Looking to five years down the track, he says he’d like to see Connector Systems ‘three to four times the size we are now in terms of revenue’ and a ‘significant force across ANZ’.

“There is a real opportunity for us to grow significantly if we maintain our service.

“We can be nimble and take advantage of opportunities quickly. That’s partly down to our size and partly because we are a Kiwi company. If an opportunity presents to partner with a new vendor or reseller we don’t need to seek approval or permission, we can just do it.”

The Kiwi aspect, he believes is an advantage for Connector Systems. “In the reseller community, business owners generally like to deal with Kiwis. It’s certainly an advantage of ours and I think as we grow the opportunity to leverage off the New Zealand owned aspect is going to increase. But at the end of the day, what matters is that we offer the right value.”
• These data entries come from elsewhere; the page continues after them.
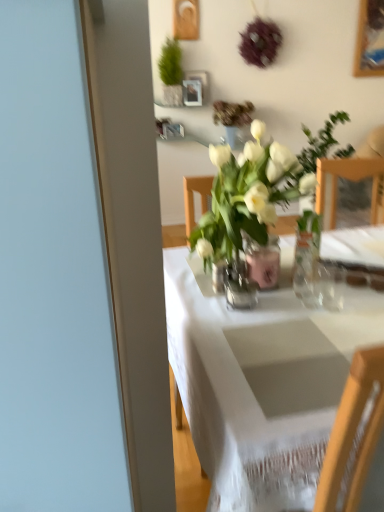
Question: Should I look upward or downward to see white glass vase at center, which is counted as the first houseplant, starting from the right?

Choices:
 (A) down
 (B) up

Answer: (B)

Question: Is green matte plant at upper center, the first houseplant positioned from the left, inside white cloth table at center?

Choices:
 (A) no
 (B) yes

Answer: (A)

Question: Considering the relative positions of white cloth table at center and green matte plant at upper center, acting as the 2th houseplant starting from the bottom, in the image provided, is white cloth table at center in front of green matte plant at upper center, acting as the 2th houseplant starting from the bottom,?

Choices:
 (A) yes
 (B) no

Answer: (A)

Question: Considering the relative sizes of white cloth table at center and green matte plant at upper center, which is the 2th houseplant in right-to-left order, in the image provided, is white cloth table at center taller than green matte plant at upper center, which is the 2th houseplant in right-to-left order,?

Choices:
 (A) no
 (B) yes

Answer: (B)

Question: Could you tell me if white cloth table at center is facing green matte plant at upper center, acting as the 2th houseplant starting from the bottom?

Choices:
 (A) yes
 (B) no

Answer: (B)

Question: From the image's perspective, would you say white cloth table at center is positioned over green matte plant at upper center, the first houseplant positioned from the left?

Choices:
 (A) yes
 (B) no

Answer: (B)

Question: Can you see white cloth table at center touching green matte plant at upper center, which is the first houseplant from back to front?

Choices:
 (A) yes
 (B) no

Answer: (B)

Question: Are white cloth table at center and white glass vase at center, which ranks as the second houseplant in top-to-bottom order, making contact?

Choices:
 (A) no
 (B) yes

Answer: (A)

Question: Is white cloth table at center behind white glass vase at center, which is the second houseplant in left-to-right order?

Choices:
 (A) yes
 (B) no

Answer: (B)

Question: Can you confirm if white cloth table at center is taller than white glass vase at center, the 2th houseplant viewed from the back?

Choices:
 (A) yes
 (B) no

Answer: (A)

Question: Is white cloth table at center aimed at white glass vase at center, which ranks as the second houseplant in top-to-bottom order?

Choices:
 (A) no
 (B) yes

Answer: (A)

Question: Is white cloth table at center positioned before white glass vase at center, which ranks as the second houseplant in top-to-bottom order?

Choices:
 (A) no
 (B) yes

Answer: (B)

Question: Is white cloth table at center oriented away from white glass vase at center, which is the second houseplant in left-to-right order?

Choices:
 (A) no
 (B) yes

Answer: (A)

Question: From the image's perspective, does green matte plant at upper center, which is the 2th houseplant in right-to-left order, appear higher than clear glass vase at center, acting as the first vase starting from the front?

Kiwi the company may be, but Smith hasn’t ruled out expansion beyond Australasia. “We could on the back of the right business case. But we have to really achieve our goals here first.”

Give me land, sea...

Like most in the industry he admits he’s tethered to his Smartphone – though his favourite technology is SalesForce.com: “It’s an incedibly powerful engine for sales leads, customers, marketing...” – he says he’s been blessed when it comes to achieving work-life balance. “I think it’s partly DNA and I’ve been blessed with an ability to switch off. When you get home to three young boys [aged eight months and four and five years] you have to. And often, after hours there’s not a lot you can do about stuff anyway. You just have to plan well.”

And for someone immersed in technology in their working life, time outside work is family time – and time for the outdoors where he indulges his passion for jetskiing, fishing, diving, golf, touch, tennis, ‘just about any sport actually’.

While he admits to spending ‘quite a lot’ of time working, he says he doesn’t work any harder than anyone else on the Connector Systems team. “It’s pretty hard work. Everyone in our organisation works hard. You can’t grow if that doesn’t happen.”

So, does a man who lists building businesses as his background, view Connector Systems as a short term project?

“I don’t think so. I really love this industry. I’m really enjoying being here and it’s not only the technology but where we are in the industry. I don’t see myself exiting anytime soon.”